#### TASK TO CARRY OUT
Output the data unchanged and complete, minus the images.
<<<<
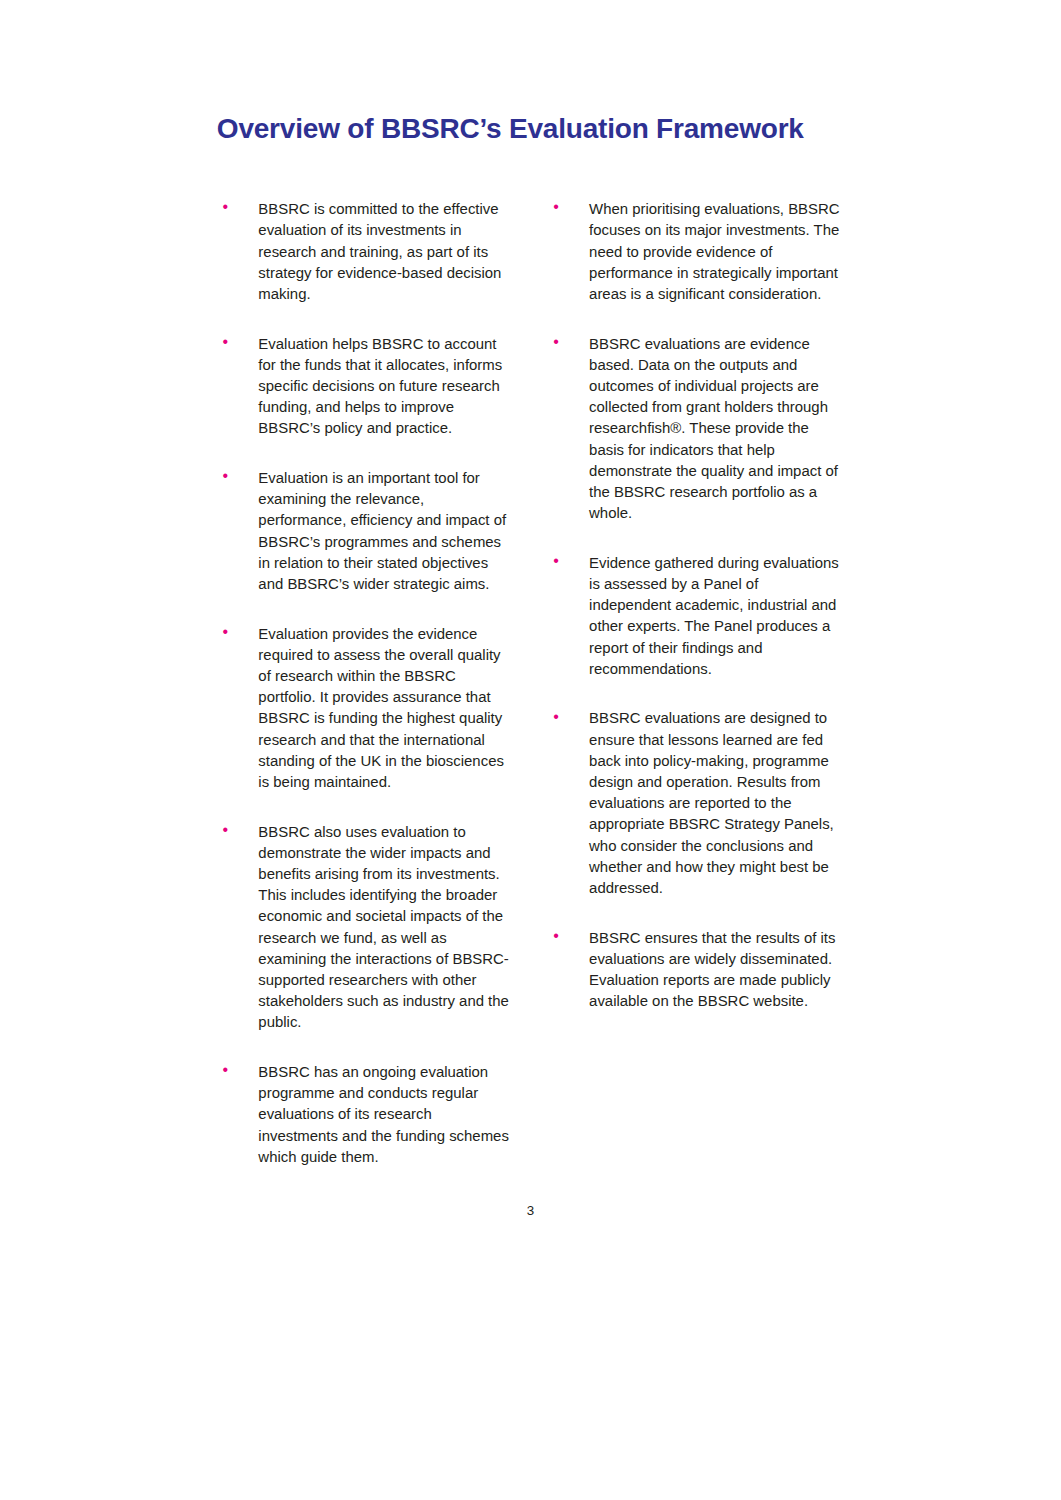Overview of BBSRC’s Evaluation Framework
BBSRC is committed to the effective evaluation of its investments in research and training, as part of its strategy for evidence-based decision making.
Evaluation helps BBSRC to account for the funds that it allocates, informs specific decisions on future research funding, and helps to improve BBSRC’s policy and practice.
Evaluation is an important tool for examining the relevance, performance, efficiency and impact of BBSRC’s programmes and schemes in relation to their stated objectives and BBSRC’s wider strategic aims.
Evaluation provides the evidence required to assess the overall quality of research within the BBSRC portfolio. It provides assurance that BBSRC is funding the highest quality research and that the international standing of the UK in the biosciences is being maintained.
BBSRC also uses evaluation to demonstrate the wider impacts and benefits arising from its investments. This includes identifying the broader economic and societal impacts of the research we fund, as well as examining the interactions of BBSRC-supported researchers with other stakeholders such as industry and the public.
BBSRC has an ongoing evaluation programme and conducts regular evaluations of its research investments and the funding schemes which guide them.
When prioritising evaluations, BBSRC focuses on its major investments. The need to provide evidence of performance in strategically important areas is a significant consideration.
BBSRC evaluations are evidence based. Data on the outputs and outcomes of individual projects are collected from grant holders through researchfish®. These provide the basis for indicators that help demonstrate the quality and impact of the BBSRC research portfolio as a whole.
Evidence gathered during evaluations is assessed by a Panel of independent academic, industrial and other experts. The Panel produces a report of their findings and recommendations.
BBSRC evaluations are designed to ensure that lessons learned are fed back into policy-making, programme design and operation. Results from evaluations are reported to the appropriate BBSRC Strategy Panels, who consider the conclusions and whether and how they might best be addressed.
BBSRC ensures that the results of its evaluations are widely disseminated. Evaluation reports are made publicly available on the BBSRC website.
3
>>>>
#### EXERCISE SOLUTION
Overview of BBSRC’s Evaluation Framework
BBSRC is committed to the effective evaluation of its investments in research and training, as part of its strategy for evidence-based decision making.
Evaluation helps BBSRC to account for the funds that it allocates, informs specific decisions on future research funding, and helps to improve BBSRC’s policy and practice.
Evaluation is an important tool for examining the relevance, performance, efficiency and impact of BBSRC’s programmes and schemes in relation to their stated objectives and BBSRC’s wider strategic aims.
Evaluation provides the evidence required to assess the overall quality of research within the BBSRC portfolio. It provides assurance that BBSRC is funding the highest quality research and that the international standing of the UK in the biosciences is being maintained.
BBSRC also uses evaluation to demonstrate the wider impacts and benefits arising from its investments. This includes identifying the broader economic and societal impacts of the research we fund, as well as examining the interactions of BBSRC-supported researchers with other stakeholders such as industry and the public.
BBSRC has an ongoing evaluation programme and conducts regular evaluations of its research investments and the funding schemes which guide them.
When prioritising evaluations, BBSRC focuses on its major investments. The need to provide evidence of performance in strategically important areas is a significant consideration.
BBSRC evaluations are evidence based. Data on the outputs and outcomes of individual projects are collected from grant holders through researchfish®. These provide the basis for indicators that help demonstrate the quality and impact of the BBSRC research portfolio as a whole.
Evidence gathered during evaluations is assessed by a Panel of independent academic, industrial and other experts. The Panel produces a report of their findings and recommendations.
BBSRC evaluations are designed to ensure that lessons learned are fed back into policy-making, programme design and operation. Results from evaluations are reported to the appropriate BBSRC Strategy Panels, who consider the conclusions and whether and how they might best be addressed.
BBSRC ensures that the results of its evaluations are widely disseminated. Evaluation reports are made publicly available on the BBSRC website.
3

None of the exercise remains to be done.